4. Mücerretlik: Hacı Bektaş’ın yaptığı gibi hiç evlenmeyen liyakatli dede veya babalar bu mertebeye getirilir. Bunların sağ kulakları delinir, küpe takılır, kendilerini tarikata adamışlardır.
5. Halîfelik: Tarîkatin en üst derecesi olup, çırağ, tuğ, alem ve sofra sahibi olurlar. Âyin-i cemlerde 40 kurban kesilerek başlarına siyah sarık sararlar, icâzetli kabûl edilirler ve muhib yetiştirirlerdi.
Bektaşîlik, Alevîlikte olduğu gibi 12 imama saygı gösterir. Bazılarına göre şeriat hükümleri zâhir ehline göre olup, namaz kılmaz ve oruç tutmazlar.
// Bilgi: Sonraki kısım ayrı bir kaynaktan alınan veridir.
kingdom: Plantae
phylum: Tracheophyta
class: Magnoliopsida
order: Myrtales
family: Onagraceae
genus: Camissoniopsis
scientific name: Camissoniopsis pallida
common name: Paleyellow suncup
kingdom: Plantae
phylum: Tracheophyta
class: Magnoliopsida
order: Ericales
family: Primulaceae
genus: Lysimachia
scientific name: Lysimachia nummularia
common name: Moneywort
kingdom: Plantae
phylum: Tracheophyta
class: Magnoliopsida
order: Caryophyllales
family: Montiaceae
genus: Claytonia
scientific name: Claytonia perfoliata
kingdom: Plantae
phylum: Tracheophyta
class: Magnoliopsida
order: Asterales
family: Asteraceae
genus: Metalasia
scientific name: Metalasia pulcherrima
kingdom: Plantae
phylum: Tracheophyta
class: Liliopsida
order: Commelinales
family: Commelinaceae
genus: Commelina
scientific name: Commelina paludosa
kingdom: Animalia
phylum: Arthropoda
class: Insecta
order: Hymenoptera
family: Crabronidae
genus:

Özellikle yeniçeri şâirleri Bektaşîlikten fazlaca söz ederler.
Çoğalıp meygedenin kallâşı
Oldu hep halk-ı cihan Bektaşi (Yenişehirli Avnî)Nerm olur kalbin senin zâhid eger bek taş ise
Secde-gah et âsitân-ı ravza-i Bektâşımı (Aşkî)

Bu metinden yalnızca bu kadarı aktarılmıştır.